3. Usaha yang dilakukan keluarga untuk mengatasi hambatan saat berkomunikasi dengan klien

  Hasil wawancara yang dilakukan terhadap delapan partisipan, didapatkan usaha yang dilakukan keluarga untuk mengatasi hambatan berkomunikasi dengan klien yaitu meminta klien untuk menunjuk, meminta klien menggunakan bahasa verbal, dan sering berkomunikasi dengan klien.

  a.

  Meminta klien untuk menunjuk Dari hasil wawancara yang dilakukan terhadap delapan partisipan, lima partisipan mengungkapkan bahwa salah satu cara untuk mengatasi hambatan yaitu meminta klien untuk menunjuk yang tergambar dari kategori yaitu meminta klien untuk memberitahu dengan mengarahkan kepada yang ingin diucapkan. Hal ini dapat dilihat dari pernyataan partisipan berikut :

  “Coba tunjuk, mamak mau apa? Apa yang sakit mak? Seperti itu saya tanya.”
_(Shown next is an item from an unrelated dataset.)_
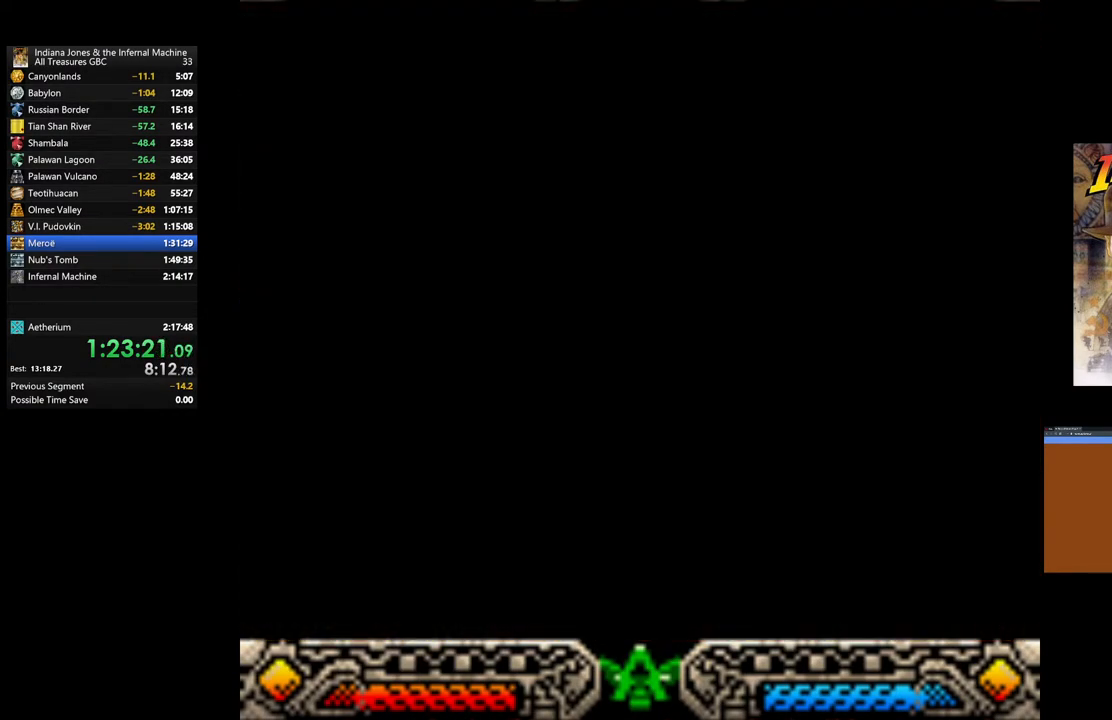
{"buttons": [], "left_stick": "center", "right_stick": "center", "events": []}
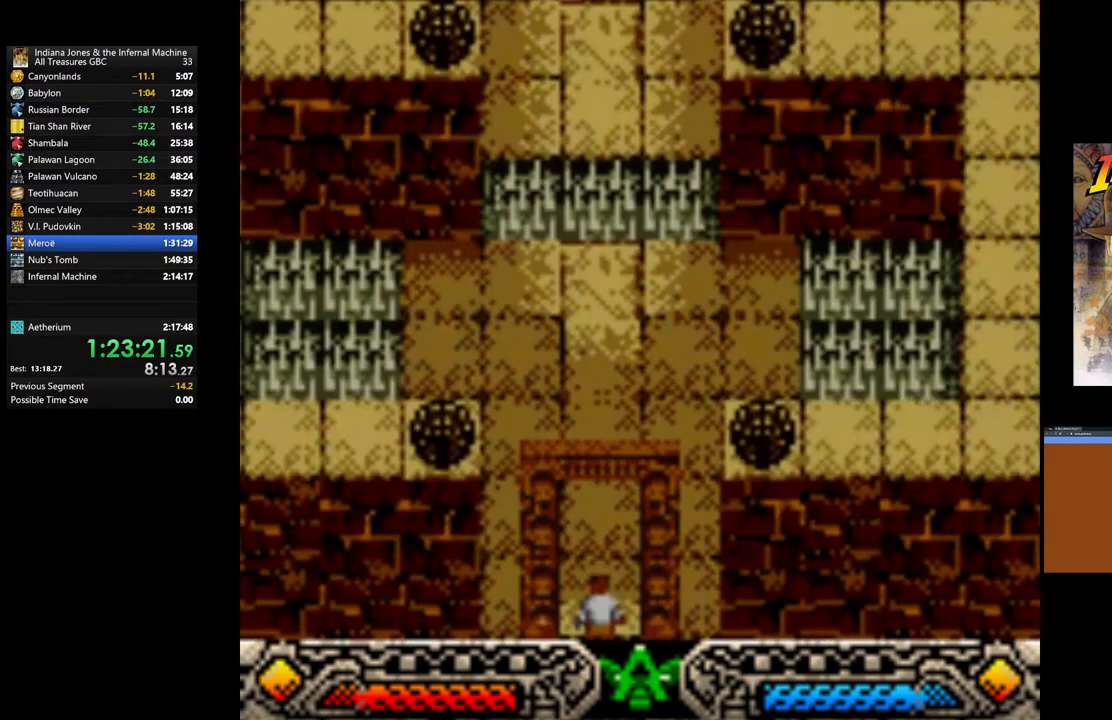
{"buttons": [], "left_stick": "center", "right_stick": "center", "events": []}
  (Partisipan 1) “Kalau saya nggak ngerti, saya tanya terus saya suruh dia tunjuk…Cuma saya tanya lah, abang mau apa? Dia liatin itu disekitar dia terus kalau dia minta sesuatu ditunjuknya lah itu. “ehh..” katanya sambil ditunjuk nya kan, jadi tahu lah apa mau nya.” (Partisipan 6) “Nggak ada. Sulit pun nggak. Gimana ya, kalau misalnya abang gak ngerti gitu abang ajak jalan bapak, abang tuntun dia nunjukin apa yang dia mau. Bapak ini main nunjuk aja. Kalau mau nonton gitu, ditunjuknya tv. Yah itu ajalah gak ada yang sulit juga, karena juga udah terbias a.” (Partisipan 8)

  b.

  Meminta klien menggunakan bahasa verbal Dari hasil wawancara yang dilakukan, terdapat dua kategori yang menggambarkan cara keluarga meminta klien menggunakan bahasa verbal yaitu meminta mengulangi ucapan yang disampaikan klien dan meminta klien untuk berbicara pelan-pelan.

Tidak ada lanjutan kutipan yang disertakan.